◆ **WHAT THE TASK ASKS**: Begin at the line below that contains "Schritt-für-Schritt-Anleitung". Repeat it and all remaining lines of the records exactly.

Dataset entries
········

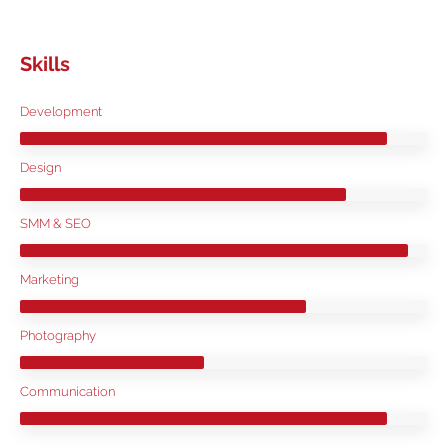
Skills
Development
Design
SMM & SEO
Marketing
Photography
Communication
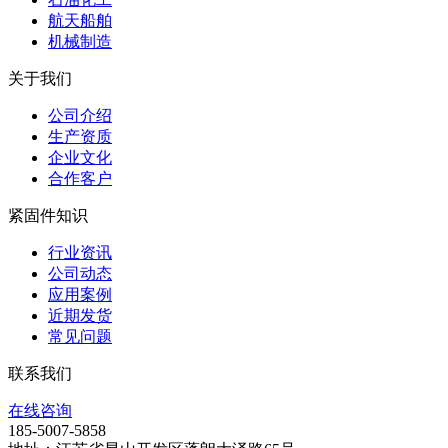
航天船舶
机械制造
关于我们
公司介绍
生产资质
企业文化
合作客户
紧固件知识
行业资讯
公司动态
应用案例
近期发货
常见问题
联系我们
在线咨询
185-5007-5858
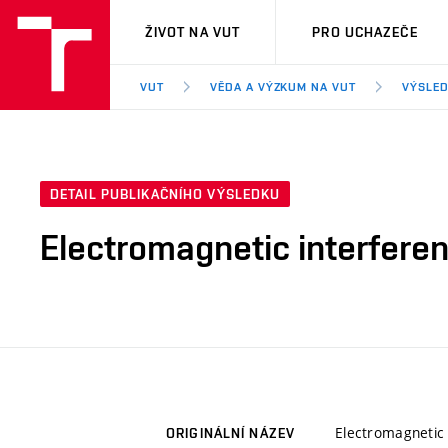
VUT
ŽIVOT NA VUT
PRO UCHAZEČE
VUT
VĚDA A VÝZKUM NA VUT
VÝSLED
DETAIL PUBLIKAČNÍHO VÝSLEDKU
Electromagnetic interferen
Electromagnetic 
ORIGINÁLNÍ NÁZEV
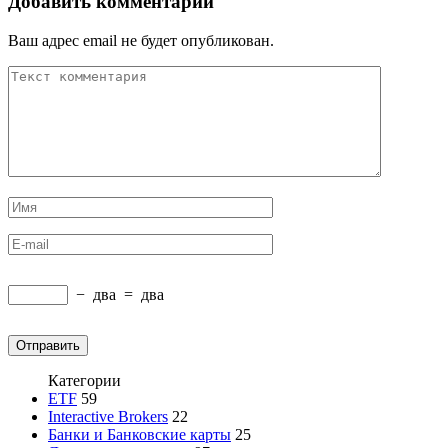
Добавить комментарий
Ваш адрес email не будет опубликован.
−
два
=
два
Категории
ETF
59
Interactive Brokers
22
Банки и Банковские карты
25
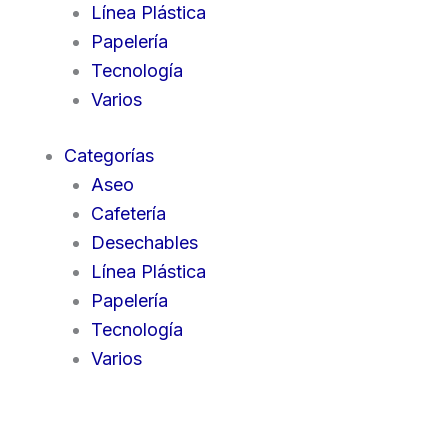
Línea Plástica
Papelería
Tecnología
Varios
Categorías
Aseo
Cafetería
Desechables
Línea Plástica
Papelería
Tecnología
Varios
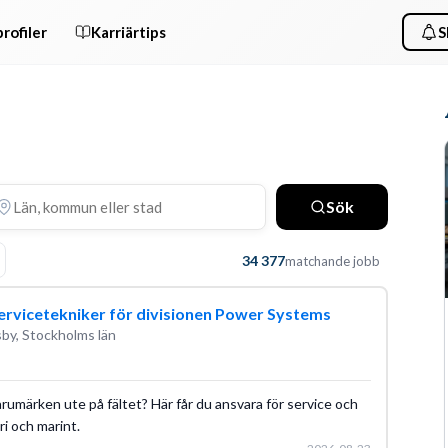
rofiler
Karriärtips
S
Sök
34 377
matchande jobb
ervicetekniker för divisionen Power Systems
by, Stockholms län
rumärken ute på fältet? Här får du ansvara för service och
i och marint.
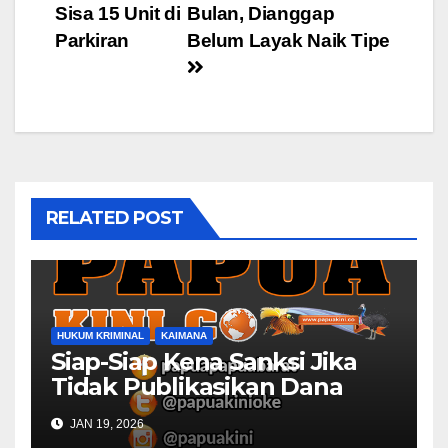
Sisa 15 Unit di
Bulan, Dianggap
Parkiran
Belum Layak Naik Tipe
RELATED POST
HUKUM KRIMINAL
KAIMANA
Siap-Siap Kena Sanksi Jika
Tidak Publikasikan Dana
Desa
JAN 19, 2026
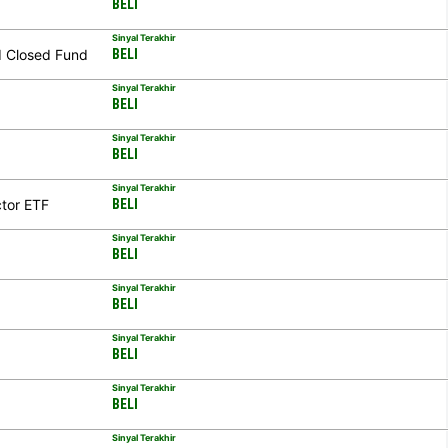
BELI
Sinyal Terakhir
d Closed Fund
BELI
Sinyal Terakhir
BELI
Sinyal Terakhir
BELI
Sinyal Terakhir
tor ETF
BELI
Sinyal Terakhir
BELI
Sinyal Terakhir
BELI
Sinyal Terakhir
BELI
Sinyal Terakhir
BELI
Sinyal Terakhir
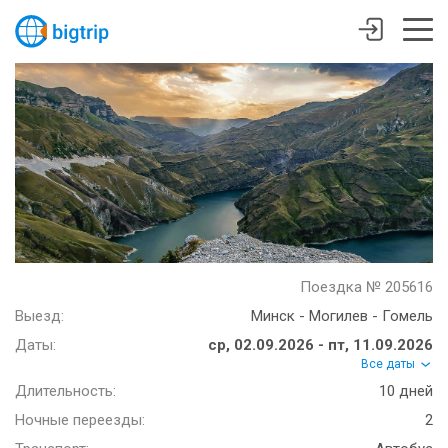
Поездка № 205616
Выезд:
Минск - Могилев - Гомель
Даты:
ср, 02.09.2026 - пт, 11.09.2026
Все даты
Длительность:
10 дней
Ночные переезды:
2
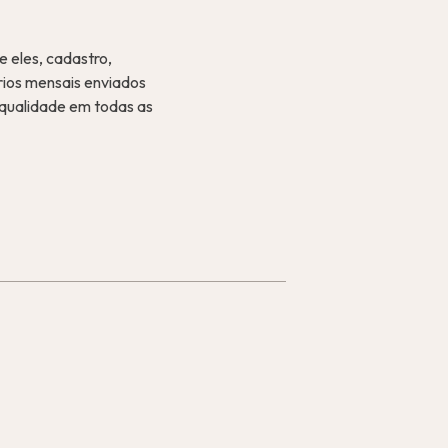
e eles, cadastro,
rios mensais enviados
 qualidade em todas as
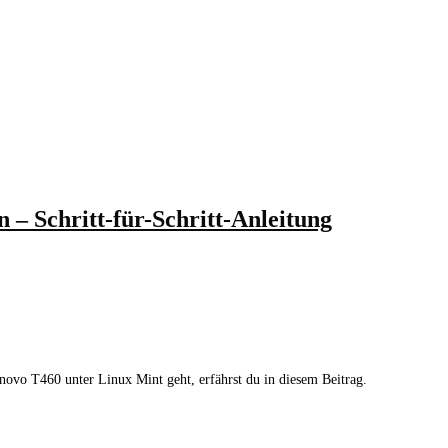
 Schritt-für-Schritt-Anleitung
vo T460 unter Linux Mint geht, erfährst du in diesem Beitrag.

········

◆ **RESPONSE TO THE EXERCISE**:
 Schritt-für-Schritt-Anleitung
vo T460 unter Linux Mint geht, erfährst du in diesem Beitrag.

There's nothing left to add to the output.